Your task =>
Nothing but the pictures may be left out. Restate the rest of the entries word for word.

------------------------

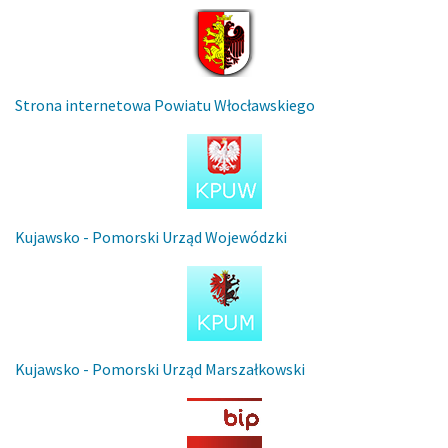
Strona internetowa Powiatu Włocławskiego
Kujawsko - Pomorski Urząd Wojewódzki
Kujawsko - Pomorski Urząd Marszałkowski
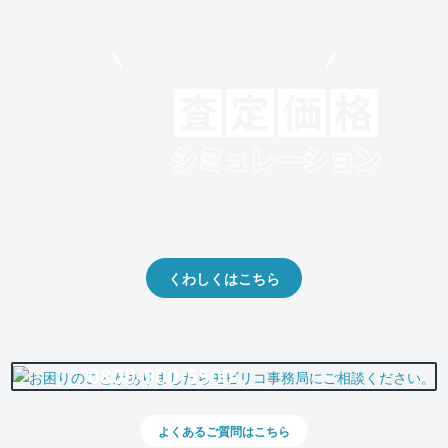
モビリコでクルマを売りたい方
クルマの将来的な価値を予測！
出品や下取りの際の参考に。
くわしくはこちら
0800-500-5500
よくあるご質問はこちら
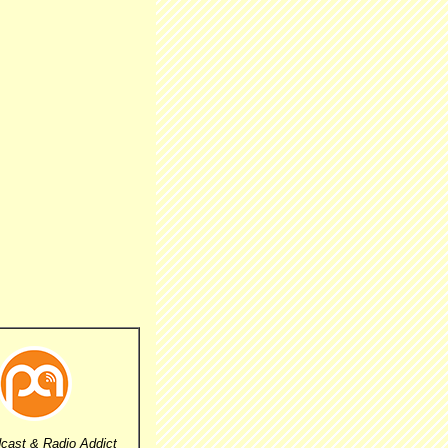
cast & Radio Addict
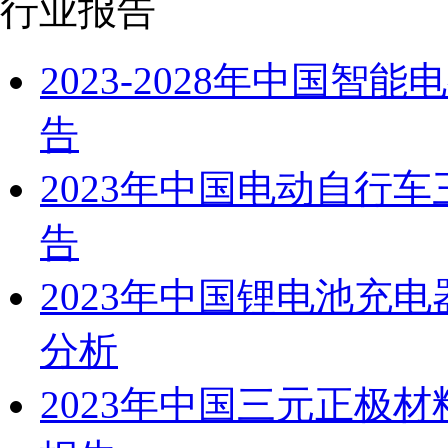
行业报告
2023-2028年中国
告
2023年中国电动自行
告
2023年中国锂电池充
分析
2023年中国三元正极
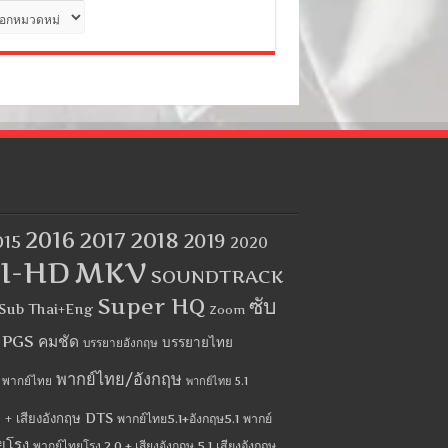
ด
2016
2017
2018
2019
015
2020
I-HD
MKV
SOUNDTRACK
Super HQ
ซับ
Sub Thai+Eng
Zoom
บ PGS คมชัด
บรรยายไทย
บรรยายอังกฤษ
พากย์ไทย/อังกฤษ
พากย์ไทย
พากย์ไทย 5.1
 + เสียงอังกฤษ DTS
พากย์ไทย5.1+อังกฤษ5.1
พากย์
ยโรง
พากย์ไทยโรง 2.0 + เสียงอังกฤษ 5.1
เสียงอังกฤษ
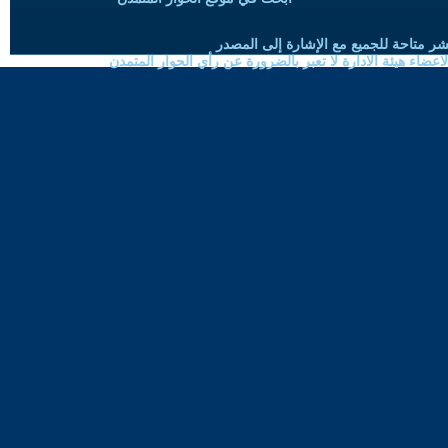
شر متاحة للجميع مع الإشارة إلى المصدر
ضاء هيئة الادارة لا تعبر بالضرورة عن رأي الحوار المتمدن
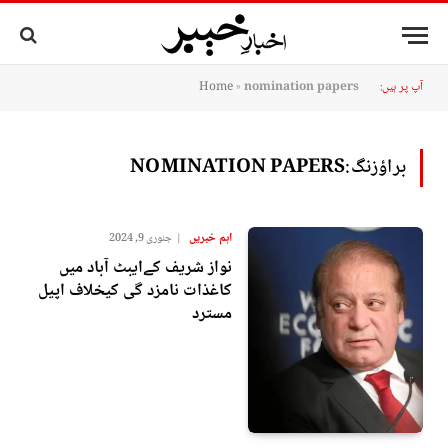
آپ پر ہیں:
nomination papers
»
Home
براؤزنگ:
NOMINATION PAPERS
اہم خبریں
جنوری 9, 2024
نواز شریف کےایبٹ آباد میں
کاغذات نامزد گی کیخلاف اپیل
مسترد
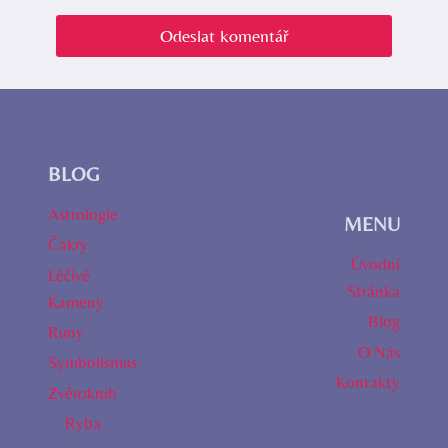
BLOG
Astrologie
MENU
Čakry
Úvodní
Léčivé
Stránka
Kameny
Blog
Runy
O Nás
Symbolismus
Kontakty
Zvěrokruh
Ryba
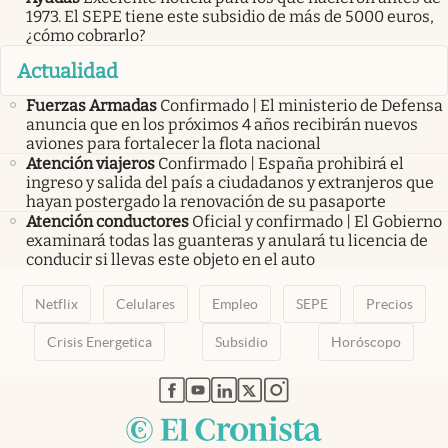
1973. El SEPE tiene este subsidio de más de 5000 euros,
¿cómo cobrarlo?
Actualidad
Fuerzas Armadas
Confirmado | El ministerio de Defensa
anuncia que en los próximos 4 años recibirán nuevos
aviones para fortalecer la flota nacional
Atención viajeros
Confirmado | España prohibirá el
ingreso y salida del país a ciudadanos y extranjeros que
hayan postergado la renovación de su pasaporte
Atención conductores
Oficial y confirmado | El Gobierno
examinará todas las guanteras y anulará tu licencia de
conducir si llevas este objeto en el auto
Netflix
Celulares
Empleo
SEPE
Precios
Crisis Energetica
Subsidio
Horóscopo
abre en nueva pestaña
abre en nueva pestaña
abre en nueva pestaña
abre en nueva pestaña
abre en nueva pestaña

------------------------

Response box =>
Strona internetowa Powiatu Włocławskiego
Kujawsko - Pomorski Urząd Wojewódzki
Kujawsko - Pomorski Urząd Marszałkowski
モビリコでクルマを売りたい方
クルマの将来的な価値を予測！
出品や下取りの際の参考に。
くわしくはこちら
0800-500-5500
よくあるご質問はこちら
cast & Radio Addict
行业报告
2023-2028年中国
告
2023年中国电动自行
告
2023年中国锂电池充
分析
2023年中国三元正极
ด
2016
2017
2018
2019
015
2020
I-HD
MKV
SOUNDTRACK
Super HQ
ซับ
Sub Thai+Eng
Zoom
บ PGS คมชัด
บรรยายไทย
บรรยายอังกฤษ
พากย์ไทย/อังกฤษ
พากย์ไทย
พากย์ไทย 5.1
 + เสียงอังกฤษ DTS
พากย์ไทย5.1+อังกฤษ5.1
พากย์
ยโรง
พากย์ไทยโรง 2.0 + เสียงอังกฤษ 5.1
เสียงอังกฤษ
شر متاحة للجميع مع الإشارة إلى المصدر
ضاء هيئة الادارة لا تعبر بالضرورة عن رأي الحوار المتمدن
آپ پر ہیں:
nomination papers
»
Home
براؤزنگ:
NOMINATION PAPERS
اہم خبریں
جنوری 9, 2024
نواز شریف کےایبٹ آباد میں
کاغذات نامزد گی کیخلاف اپیل
مسترد
BLOG
Astrologie
MENU
Čakry
Úvodní
Léčivé
Stránka
Kameny
Blog
Runy
O Nás
Symbolismus
Kontakty
Zvěrokruh
Ryba
1973. El SEPE tiene este subsidio de más de 5000 euros,
¿cómo cobrarlo?
Actualidad
Fuerzas Armadas
Confirmado | El ministerio de Defensa
anuncia que en los próximos 4 años recibirán nuevos
aviones para fortalecer la flota nacional
Atención viajeros
Confirmado | España prohibirá el
ingreso y salida del país a ciudadanos y extranjeros que
hayan postergado la renovación de su pasaporte
Atención conductores
Oficial y confirmado | El Gobierno
examinará todas las guanteras y anulará tu licencia de
conducir si llevas este objeto en el auto
Netflix
Celulares
Empleo
SEPE
Precios
Crisis Energetica
Subsidio
Horóscopo
abre en nueva pestaña
abre en nueva pestaña
abre en nueva pestaña
abre en nueva pestaña
abre en nueva pestaña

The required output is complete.